▶ Instruction
Please show each line of the material below that contains the string "rangeland", copying every such line in full. Case counts.

▶ Entries provided
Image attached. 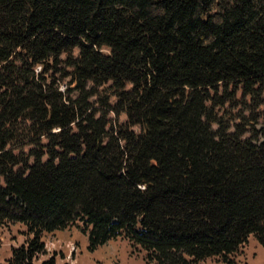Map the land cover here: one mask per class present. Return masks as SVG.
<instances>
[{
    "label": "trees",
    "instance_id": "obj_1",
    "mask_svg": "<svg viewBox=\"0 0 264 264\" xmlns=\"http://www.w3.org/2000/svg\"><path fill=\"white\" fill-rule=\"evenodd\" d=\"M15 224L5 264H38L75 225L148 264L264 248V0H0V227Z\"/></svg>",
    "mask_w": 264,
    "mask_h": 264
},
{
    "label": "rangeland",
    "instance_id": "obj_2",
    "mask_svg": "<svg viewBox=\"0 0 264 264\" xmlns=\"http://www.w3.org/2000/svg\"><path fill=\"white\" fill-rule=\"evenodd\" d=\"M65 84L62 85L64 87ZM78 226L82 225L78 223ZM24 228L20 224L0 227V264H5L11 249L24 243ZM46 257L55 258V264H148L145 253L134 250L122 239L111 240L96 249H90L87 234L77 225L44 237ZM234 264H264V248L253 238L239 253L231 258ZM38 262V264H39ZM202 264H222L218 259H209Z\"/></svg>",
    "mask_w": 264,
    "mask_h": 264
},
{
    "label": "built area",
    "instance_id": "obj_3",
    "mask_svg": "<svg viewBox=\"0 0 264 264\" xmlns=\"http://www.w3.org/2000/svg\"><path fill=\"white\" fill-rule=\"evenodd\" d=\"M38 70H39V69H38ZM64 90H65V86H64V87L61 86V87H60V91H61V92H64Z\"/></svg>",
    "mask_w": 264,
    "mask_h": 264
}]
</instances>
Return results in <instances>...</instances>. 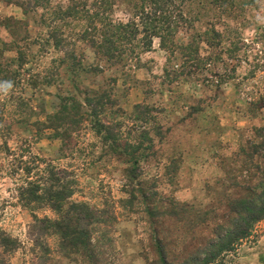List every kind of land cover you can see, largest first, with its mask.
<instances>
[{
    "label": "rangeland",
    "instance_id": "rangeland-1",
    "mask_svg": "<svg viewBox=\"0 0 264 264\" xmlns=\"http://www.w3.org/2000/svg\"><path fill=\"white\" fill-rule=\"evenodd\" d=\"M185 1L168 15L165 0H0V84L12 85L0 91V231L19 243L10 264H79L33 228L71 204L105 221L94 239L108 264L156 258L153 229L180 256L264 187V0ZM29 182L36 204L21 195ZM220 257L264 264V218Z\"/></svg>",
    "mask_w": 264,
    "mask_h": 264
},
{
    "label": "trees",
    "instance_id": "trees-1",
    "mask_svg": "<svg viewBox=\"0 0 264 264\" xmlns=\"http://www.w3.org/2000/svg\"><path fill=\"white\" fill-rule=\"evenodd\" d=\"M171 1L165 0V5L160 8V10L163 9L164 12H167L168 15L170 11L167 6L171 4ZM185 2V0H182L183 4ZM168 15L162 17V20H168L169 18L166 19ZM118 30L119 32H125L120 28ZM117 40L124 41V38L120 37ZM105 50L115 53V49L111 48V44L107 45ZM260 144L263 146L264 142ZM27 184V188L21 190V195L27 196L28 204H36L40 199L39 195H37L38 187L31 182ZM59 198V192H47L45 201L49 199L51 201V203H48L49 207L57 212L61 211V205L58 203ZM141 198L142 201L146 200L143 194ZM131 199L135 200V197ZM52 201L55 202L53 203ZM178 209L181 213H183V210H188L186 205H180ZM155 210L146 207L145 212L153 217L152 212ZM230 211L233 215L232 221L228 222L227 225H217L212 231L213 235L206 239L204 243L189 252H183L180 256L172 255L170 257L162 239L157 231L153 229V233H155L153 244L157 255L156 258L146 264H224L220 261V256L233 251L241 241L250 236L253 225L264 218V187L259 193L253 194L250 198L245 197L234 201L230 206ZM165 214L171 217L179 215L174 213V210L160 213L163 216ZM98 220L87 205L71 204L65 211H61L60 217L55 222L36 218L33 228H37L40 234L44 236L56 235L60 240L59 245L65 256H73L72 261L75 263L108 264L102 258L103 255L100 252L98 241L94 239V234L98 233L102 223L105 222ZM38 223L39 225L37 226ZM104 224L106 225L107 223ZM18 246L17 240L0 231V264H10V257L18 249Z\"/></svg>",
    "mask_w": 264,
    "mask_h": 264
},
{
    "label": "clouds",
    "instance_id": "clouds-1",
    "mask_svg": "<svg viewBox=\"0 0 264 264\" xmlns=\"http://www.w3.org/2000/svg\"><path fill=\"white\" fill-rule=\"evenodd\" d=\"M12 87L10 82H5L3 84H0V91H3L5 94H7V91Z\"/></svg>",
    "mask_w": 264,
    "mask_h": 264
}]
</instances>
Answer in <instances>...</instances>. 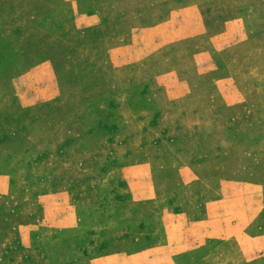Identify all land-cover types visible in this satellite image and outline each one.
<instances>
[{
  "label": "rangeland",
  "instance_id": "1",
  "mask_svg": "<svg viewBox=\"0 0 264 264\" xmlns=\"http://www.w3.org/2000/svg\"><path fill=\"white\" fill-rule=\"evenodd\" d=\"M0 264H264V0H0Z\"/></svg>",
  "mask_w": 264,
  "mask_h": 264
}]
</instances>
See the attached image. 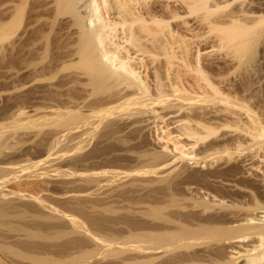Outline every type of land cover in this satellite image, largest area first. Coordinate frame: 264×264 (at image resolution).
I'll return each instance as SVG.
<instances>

▶ Answer for this exercise
    "label": "rangeland",
    "label": "rangeland",
    "instance_id": "rangeland-1",
  "label": "rangeland",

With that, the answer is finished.